TEXT SHOWN –
────────────────────

Workmen and their families lived some 3,000 years ago in the village now known as Deir el-Medina. Written records from the unusually well educated community offer fascinating descriptions of everyday activities

During the period known as the New Kingdom (1539–1075 B.C.E.), Egypts southern capital city of Thebes developed into one of the great urban centers of the ancient world. The massive temple complexes of Karnak and Luxor were built during this time, and the two monuments still dominate the east bank of the Nile in the modern city, now called Luxor. The nearby Valley of the Kings, on the west bank of the Nile, contains some 60 tombs, including that of the pharaoh Tutankhamen. Hundreds of private tombs, some of them magnificently painted, also dot the landscape along the base of the cliffs on the Nile's west bank.

Although some of the paintings in the private monuments preserve tantalizing pictures of the luxurious life of the nobility, on the whole, the remaining temples and tombs tell us more about religious experience and beliefs concerning the afterworld than about the experiences of the living. Daily life is less well documented because, unlike the stone monuments we see today, the majority of homes, which were made of sun-dried brick, have succumbed to the damp of the flloodplain, along with the furnishings and any written material that would have documented the lives of the literate few. On the westernmost edge of the sprawling ancient city, however, the remains of one small community escaped the general disintegration. This is the village now called Deir el-Medina, the home of the craftsmen who cut and decorated the royal tombs in the Valley of the Kings.

────────────────────

APPLY WHAT YOU READ –
a) Reproduce word for word the part of the Deir el-Medina text that opens with the words containing "During the period" and closes with "Nile's west bank.".
b) According to the Deir el-Medina text, what things succumbed to the damp of the floodplain? List them all.
The data that follow are separate material and have no connection to the Deir el-Medina text.

DATA FOR ANALYSIS –
────────────────────

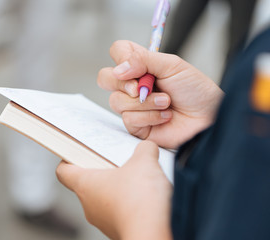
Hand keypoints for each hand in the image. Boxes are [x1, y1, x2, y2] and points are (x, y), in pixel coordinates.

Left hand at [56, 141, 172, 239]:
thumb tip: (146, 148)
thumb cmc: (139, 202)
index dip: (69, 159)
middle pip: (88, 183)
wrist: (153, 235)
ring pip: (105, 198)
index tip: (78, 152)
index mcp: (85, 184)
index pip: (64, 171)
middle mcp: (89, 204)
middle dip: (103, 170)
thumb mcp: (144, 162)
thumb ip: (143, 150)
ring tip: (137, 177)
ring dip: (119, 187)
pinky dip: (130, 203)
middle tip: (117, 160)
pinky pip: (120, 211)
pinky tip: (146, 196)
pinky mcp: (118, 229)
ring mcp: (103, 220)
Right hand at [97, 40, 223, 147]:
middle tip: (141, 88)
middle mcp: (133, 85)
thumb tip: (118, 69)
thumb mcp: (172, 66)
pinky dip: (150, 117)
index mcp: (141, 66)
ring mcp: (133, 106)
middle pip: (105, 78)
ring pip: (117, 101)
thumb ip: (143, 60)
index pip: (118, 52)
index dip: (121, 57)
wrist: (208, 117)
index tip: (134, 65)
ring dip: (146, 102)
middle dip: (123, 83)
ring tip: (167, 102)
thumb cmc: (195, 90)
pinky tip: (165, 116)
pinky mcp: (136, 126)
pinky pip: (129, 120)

────────────────────

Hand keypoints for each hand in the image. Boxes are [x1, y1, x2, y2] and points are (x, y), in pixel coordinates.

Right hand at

────────────────────

LIST OF SOLUTIONS –
a)
During the period known as the New Kingdom (1539–1075 B.C.E.), Egypts southern capital city of Thebes developed into one of the great urban centers of the ancient world. The massive temple complexes of Karnak and Luxor were built during this time, and the two monuments still dominate the east bank of the Nile in the modern city, now called Luxor. The nearby Valley of the Kings, on the west bank of the Nile, contains some 60 tombs, including that of the pharaoh Tutankhamen. Hundreds of private tombs, some of them magnificently painted, also dot the landscape along the base of the cliffs on the Nile's west bank.

b)
- The majority of homes, which were made of sun-dried brick
- The furnishings
- Any written material that would have documented the lives of the literate few